======== Records supplied ========
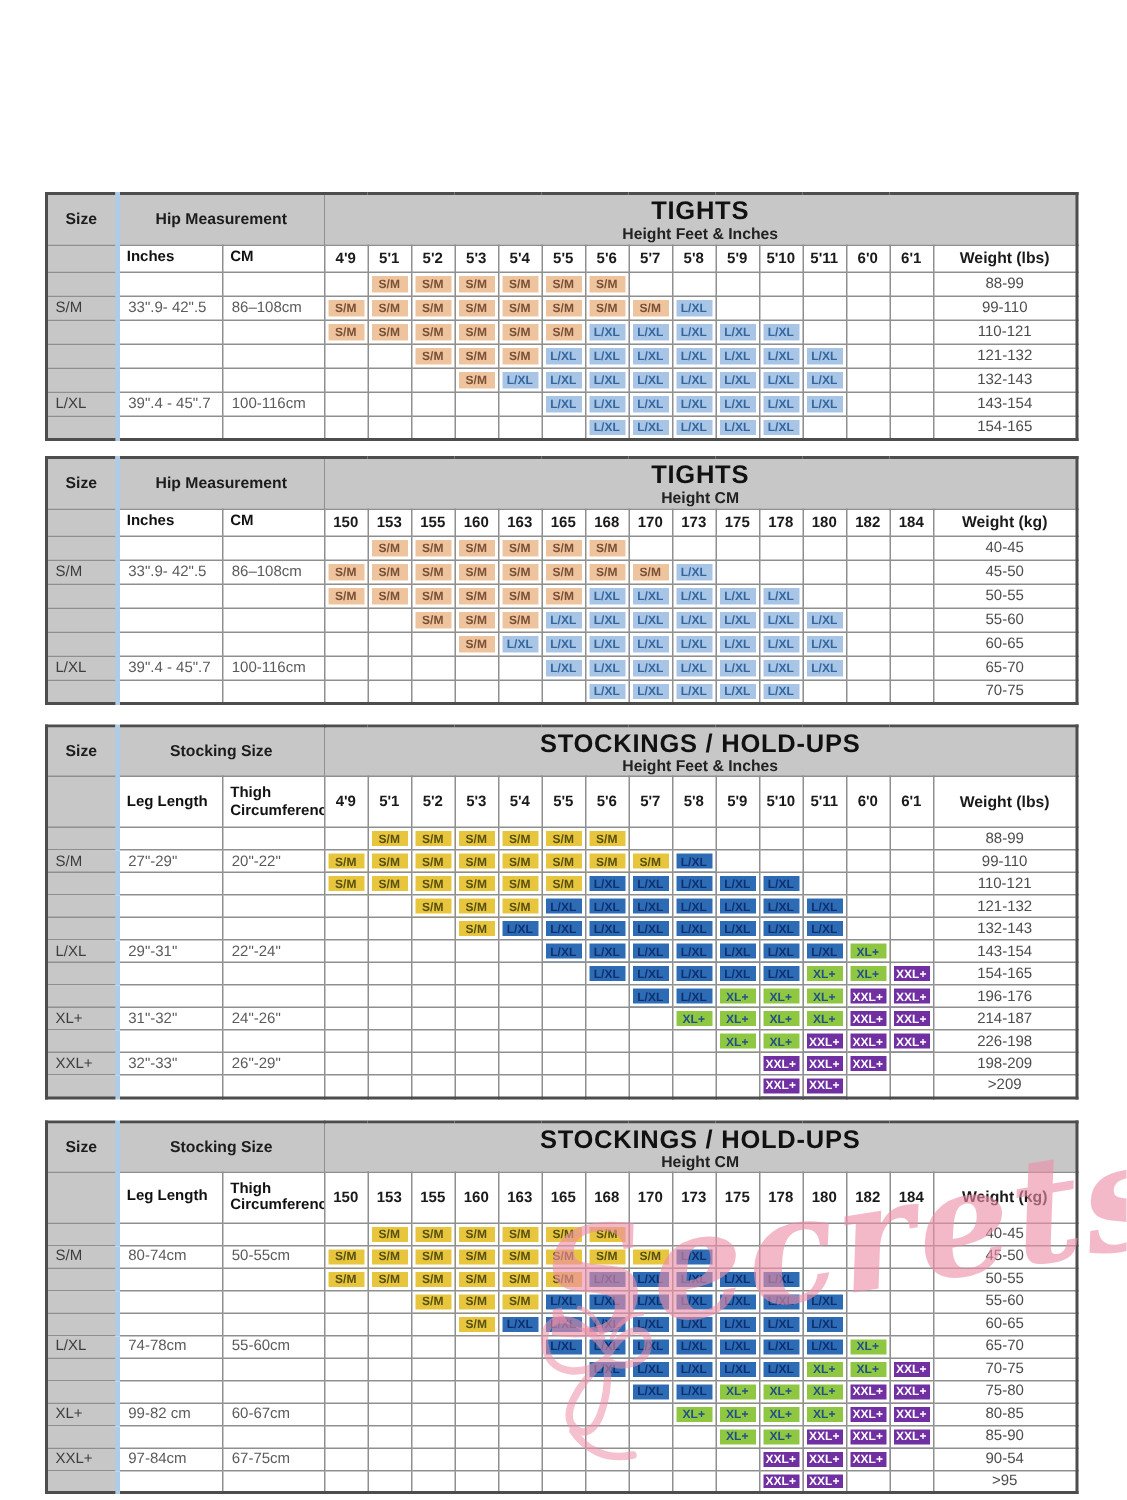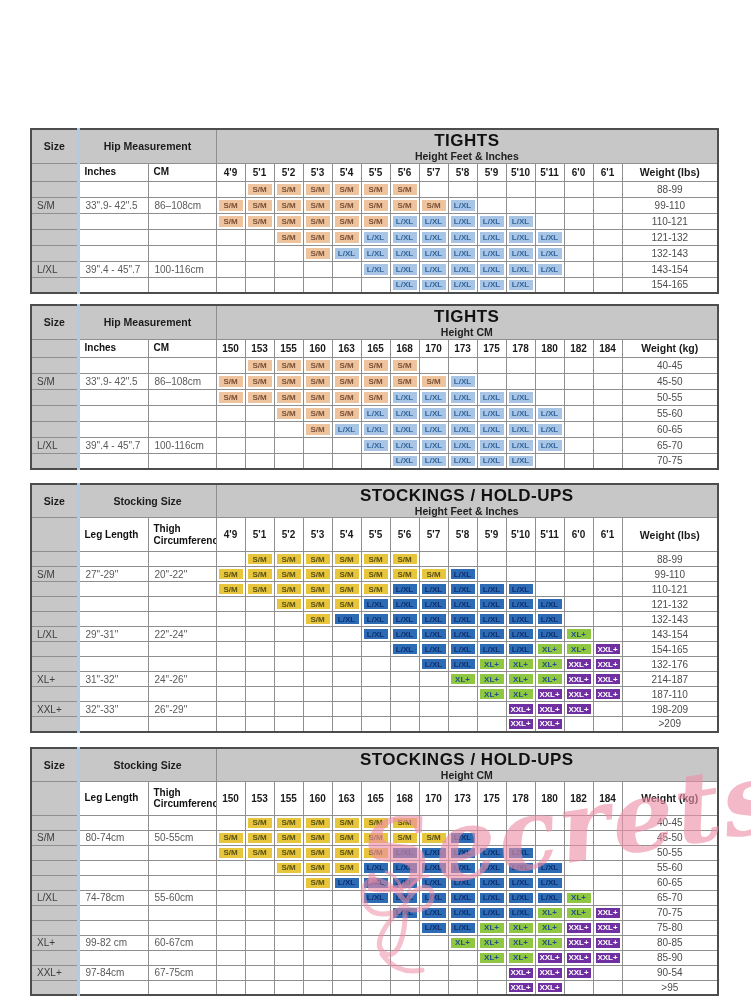--- a/index.html
+++ b/index.html
@@ -670,21 +670,21 @@
             <td class="e"></td>
             <td class="e"></td>
             <td class="e"></td>
             <td class="c" style="background:#2d6cb5;color:#0d2f70">L/XL</td>
             <td class="c" style="background:#2d6cb5;color:#0d2f70">L/XL</td>
             <td class="c" style="background:#8fc742;color:#215089">XL+</td>
             <td class="c" style="background:#8fc742;color:#215089">XL+</td>
             <td class="c" style="background:#8fc742;color:#215089">XL+</td>
             <td class="c" style="background:#7130a1;color:#ffffff">XXL+</td>
             <td class="c" style="background:#7130a1;color:#ffffff">XXL+</td>
-            <td class="wv">132-176</td>
+            <td class="wv">196-176</td>
           </tr>
           <tr>
             <td class="sizecol">XL+</td>
             <td class="m">31"-32"</td>
             <td class="m">24"-26"</td>
             <td class="e"></td>
             <td class="e"></td>
             <td class="e"></td>
             <td class="e"></td>
             <td class="e"></td>
@@ -710,21 +710,21 @@
             <td class="e"></td>
             <td class="e"></td>
             <td class="e"></td>
             <td class="e"></td>
             <td class="e"></td>
             <td class="c" style="background:#8fc742;color:#215089">XL+</td>
             <td class="c" style="background:#8fc742;color:#215089">XL+</td>
             <td class="c" style="background:#7130a1;color:#ffffff">XXL+</td>
             <td class="c" style="background:#7130a1;color:#ffffff">XXL+</td>
             <td class="c" style="background:#7130a1;color:#ffffff">XXL+</td>
-            <td class="wv">187-110</td>
+            <td class="wv">226-198</td>
           </tr>
           <tr>
             <td class="sizecol">XXL+</td>
             <td class="m">32"-33"</td>
             <td class="m">26"-29"</td>
             <td class="e"></td>
             <td class="e"></td>
             <td class="e"></td>
             <td class="e"></td>
             <td class="e"></td>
========
*Task to complete*: Pull every line containing "sizecol" from the data.

*Written reply*:
             <td class="sizecol">XL+</td>
             <td class="sizecol">XXL+</td>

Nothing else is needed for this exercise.